RECORDS PROVIDED Block Start

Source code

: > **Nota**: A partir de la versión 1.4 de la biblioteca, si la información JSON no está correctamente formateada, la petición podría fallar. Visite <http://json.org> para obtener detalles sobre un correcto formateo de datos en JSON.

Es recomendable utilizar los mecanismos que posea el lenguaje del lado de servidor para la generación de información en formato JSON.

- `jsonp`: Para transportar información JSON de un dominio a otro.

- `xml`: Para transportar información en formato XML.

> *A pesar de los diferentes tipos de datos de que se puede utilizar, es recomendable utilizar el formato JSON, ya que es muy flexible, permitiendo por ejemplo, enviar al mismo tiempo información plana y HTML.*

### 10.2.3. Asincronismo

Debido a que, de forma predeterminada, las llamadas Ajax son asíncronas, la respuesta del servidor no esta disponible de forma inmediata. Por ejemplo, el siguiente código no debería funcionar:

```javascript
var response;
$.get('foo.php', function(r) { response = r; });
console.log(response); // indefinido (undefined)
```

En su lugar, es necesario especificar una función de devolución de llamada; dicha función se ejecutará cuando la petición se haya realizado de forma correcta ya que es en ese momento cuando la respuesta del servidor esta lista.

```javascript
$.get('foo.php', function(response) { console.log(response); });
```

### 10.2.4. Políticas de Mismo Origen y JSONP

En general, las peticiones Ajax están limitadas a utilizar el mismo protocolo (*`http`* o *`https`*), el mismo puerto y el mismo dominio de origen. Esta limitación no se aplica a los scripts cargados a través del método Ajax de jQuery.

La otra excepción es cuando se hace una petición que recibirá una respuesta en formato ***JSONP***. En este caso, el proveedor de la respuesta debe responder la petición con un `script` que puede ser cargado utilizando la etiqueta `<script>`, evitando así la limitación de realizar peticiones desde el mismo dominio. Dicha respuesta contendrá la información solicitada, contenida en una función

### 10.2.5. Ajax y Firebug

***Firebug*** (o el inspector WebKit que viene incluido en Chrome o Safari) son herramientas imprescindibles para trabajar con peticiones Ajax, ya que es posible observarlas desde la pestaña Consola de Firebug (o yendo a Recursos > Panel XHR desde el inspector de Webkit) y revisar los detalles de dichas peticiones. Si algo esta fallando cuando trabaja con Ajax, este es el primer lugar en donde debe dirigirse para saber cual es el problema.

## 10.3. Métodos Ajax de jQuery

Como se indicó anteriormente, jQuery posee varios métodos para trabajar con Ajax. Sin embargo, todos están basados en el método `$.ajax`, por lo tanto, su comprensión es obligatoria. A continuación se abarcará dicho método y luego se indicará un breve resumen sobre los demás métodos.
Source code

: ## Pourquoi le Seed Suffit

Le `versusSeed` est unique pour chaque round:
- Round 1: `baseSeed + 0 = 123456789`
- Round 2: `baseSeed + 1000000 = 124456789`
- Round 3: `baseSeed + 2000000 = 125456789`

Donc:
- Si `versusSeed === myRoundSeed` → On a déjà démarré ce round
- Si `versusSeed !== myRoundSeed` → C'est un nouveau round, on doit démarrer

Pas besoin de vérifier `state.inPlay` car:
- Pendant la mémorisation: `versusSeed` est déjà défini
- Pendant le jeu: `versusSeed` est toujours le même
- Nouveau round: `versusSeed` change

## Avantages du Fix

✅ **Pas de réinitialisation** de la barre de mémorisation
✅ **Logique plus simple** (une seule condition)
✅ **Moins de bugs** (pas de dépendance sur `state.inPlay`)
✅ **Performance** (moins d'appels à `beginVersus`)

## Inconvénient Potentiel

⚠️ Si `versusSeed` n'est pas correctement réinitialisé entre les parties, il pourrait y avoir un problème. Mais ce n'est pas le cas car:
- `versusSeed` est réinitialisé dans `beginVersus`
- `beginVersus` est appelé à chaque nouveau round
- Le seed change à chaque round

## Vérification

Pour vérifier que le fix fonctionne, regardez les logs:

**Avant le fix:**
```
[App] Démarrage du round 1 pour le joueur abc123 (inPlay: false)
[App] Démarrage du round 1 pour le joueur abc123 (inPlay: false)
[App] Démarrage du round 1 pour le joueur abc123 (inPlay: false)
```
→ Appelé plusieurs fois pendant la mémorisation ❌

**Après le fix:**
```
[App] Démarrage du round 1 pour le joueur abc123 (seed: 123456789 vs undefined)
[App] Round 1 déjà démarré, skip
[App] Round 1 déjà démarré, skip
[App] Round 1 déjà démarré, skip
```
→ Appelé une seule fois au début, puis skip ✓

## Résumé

RECORDS PROVIDED Block End

## EXERCISE INSTRUCTIONS
Track down every line in the entries that includes the string "undefined", and copy it.

## WRITTEN ANSWER
console.log(response); // indefinido (undefined)
[App] Démarrage du round 1 pour le joueur abc123 (seed: 123456789 vs undefined)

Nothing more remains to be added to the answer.